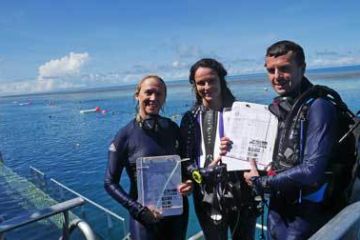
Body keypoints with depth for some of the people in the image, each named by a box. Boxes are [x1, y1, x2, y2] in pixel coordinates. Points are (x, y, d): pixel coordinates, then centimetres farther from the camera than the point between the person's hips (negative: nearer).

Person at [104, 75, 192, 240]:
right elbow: (110, 183, -8)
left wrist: (189, 183, -11)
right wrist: (139, 210, -17)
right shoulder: (125, 135, -12)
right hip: (146, 216, -3)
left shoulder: (172, 128, -3)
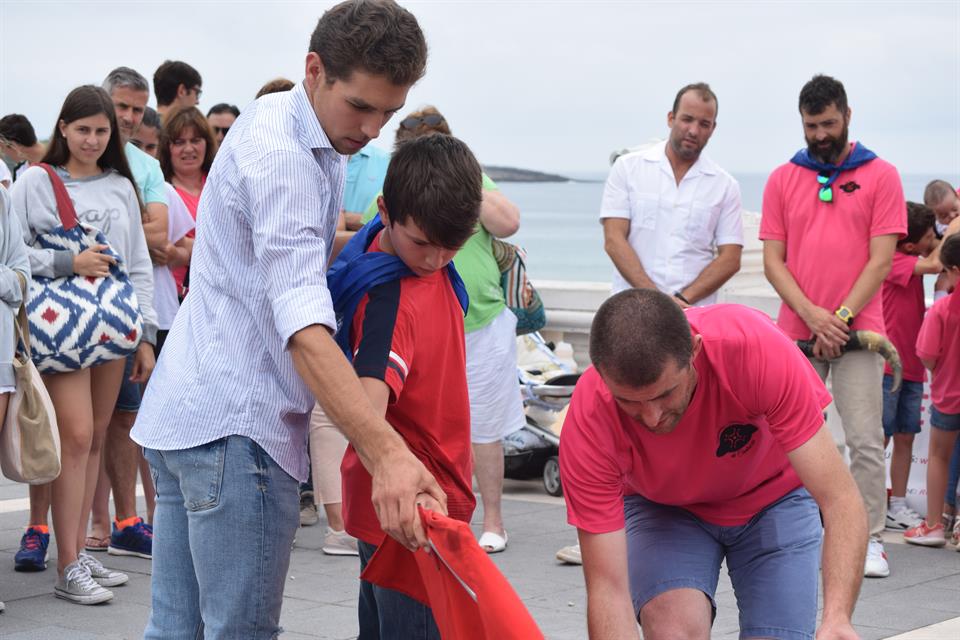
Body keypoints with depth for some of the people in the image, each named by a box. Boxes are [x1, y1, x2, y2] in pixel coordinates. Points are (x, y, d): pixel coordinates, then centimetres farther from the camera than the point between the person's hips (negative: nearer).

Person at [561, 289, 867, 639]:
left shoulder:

□ □ □

§ **What you have to do**:
Output everything from the line containing "right shoulder: (125, 135, -12)" down through the end of the records as a Markdown table with the columns Row and Line, numbering each line and leaving out blank lines and pictures.

§ **Answer to the problem**:
| Row | Line |
|---|---|
| 1 | right shoulder: (125, 135, -12) |
| 2 | right hip: (146, 216, -3) |
| 3 | left shoulder: (172, 128, -3) |
| 4 | Body keypoints with depth for some of the people in the image, each named by a box. Boxes are [x1, y1, x2, y2] in pixel coordinates. Points are (x, y, d): pixel coordinates, then centimetres farther from the camera than the point between the person's hips (negative: nearer). |
| 5 | Person at [561, 289, 867, 639]: |
| 6 | left shoulder: |